Insights From Our Experts

Perfectly polished. Leadership approved. Your copy looks great. So, why isn’t sales using it?
There’s an old publishing irony: don’t judge a book by its cover. But publishers spend enormous money on covers precisely because everyone does.
PEO and HCM marketing teams have the same problem, just in reverse.
You’ve invested in the “cover.” The website is clean. The brand guidelines are current. The copy hits every note: flexible solutions, people-first culture, trusted partner, full-service platform. It looks exactly the way enterprise marketing is supposed to look.
Sales read (or skimmed) it all and said, no thanks.
This indicates a fundamental problem with your messaging, and in PE-backed PEOs and HCM platforms, it’s one of the most common and expensive issues marketing handles.
The Cover Art Problem
Walk through any HCM vendor’s website and play a quick game: count how many times you spot “flexible,” “people-first,” “comprehensive,” and “trusted partner” in the first three pages.
Even if these words accurately describe the business, they fail to differentiate. They’re doing a great job of describing the PEO category without defining why a buyer should choose this PEO over another one. “Full-service HR support” does not tell a buyer why they should trust you with payroll, workers’ compensation, benefits, compliance, risk management, and employee support. A stronger message explains where your model creates less friction, better guidance, or a more predictable client experience.

- **SHORT PROBLEM 1**
Rewrite the stretch of the listing from its first line through the line containing "0: (115, 3)", swapping "top-left" for "upper-left" and leaving everything else as it is.
The text above and the listing that follows have no connection to each other.

(Extracted data entries)
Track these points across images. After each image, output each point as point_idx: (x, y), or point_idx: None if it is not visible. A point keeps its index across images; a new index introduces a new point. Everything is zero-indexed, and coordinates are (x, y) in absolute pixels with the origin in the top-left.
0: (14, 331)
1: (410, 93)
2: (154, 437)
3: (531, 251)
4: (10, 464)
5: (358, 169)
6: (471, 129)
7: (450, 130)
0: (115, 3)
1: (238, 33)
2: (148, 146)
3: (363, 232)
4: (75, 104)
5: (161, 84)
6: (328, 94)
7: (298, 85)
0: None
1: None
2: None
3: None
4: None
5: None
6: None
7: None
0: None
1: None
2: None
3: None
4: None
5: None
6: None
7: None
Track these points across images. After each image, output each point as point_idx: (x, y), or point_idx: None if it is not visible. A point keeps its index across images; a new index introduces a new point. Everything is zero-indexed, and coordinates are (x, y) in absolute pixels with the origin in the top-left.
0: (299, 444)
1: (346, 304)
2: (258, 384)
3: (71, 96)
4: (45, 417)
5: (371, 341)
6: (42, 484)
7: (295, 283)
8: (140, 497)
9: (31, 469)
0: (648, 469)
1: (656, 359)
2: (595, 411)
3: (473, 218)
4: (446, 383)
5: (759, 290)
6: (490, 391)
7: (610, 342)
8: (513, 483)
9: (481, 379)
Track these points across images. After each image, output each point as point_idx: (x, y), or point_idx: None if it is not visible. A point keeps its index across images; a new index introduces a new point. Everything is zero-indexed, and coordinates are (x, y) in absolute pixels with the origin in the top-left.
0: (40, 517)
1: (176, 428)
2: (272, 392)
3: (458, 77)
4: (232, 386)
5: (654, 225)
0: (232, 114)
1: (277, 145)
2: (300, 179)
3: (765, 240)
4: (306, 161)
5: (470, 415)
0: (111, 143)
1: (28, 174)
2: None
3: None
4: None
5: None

- **SHORT PROBLEM 2**
Continue the piece on PEO and HCM marketing messaging from the point where it stops.

- **RESULT 1**
Track these points across images. After each image, output each point as point_idx: (x, y), or point_idx: None if it is not visible. A point keeps its index across images; a new index introduces a new point. Everything is zero-indexed, and coordinates are (x, y) in absolute pixels with the origin in the upper-left.
0: (14, 331)
1: (410, 93)
2: (154, 437)
3: (531, 251)
4: (10, 464)
5: (358, 169)
6: (471, 129)
7: (450, 130)
0: (115, 3)

- **RESULT 2**
It would be easy to blame copywriters for being lazy or unskilled, but before we jump to that conclusion, consider this: the failure we’re describing is tied to misalignment between sales and marketing. Messaging is crafted in a series of tasks and meetings while sales continue to hum away at their calls and outreach efforts. The marketing materials that emerge from these disconnected processes are flashy yet vague, just like fancy cover art.
Sales needs something deeper than cover art. They need messaging they can weave into sales conversations, and they also need tools they can feel confident about.
The ELIS Test
PEO messaging differentiation is the process of defining why a PEO is the right choice for a specific buyer, in language sales can use and prospects can quickly understand.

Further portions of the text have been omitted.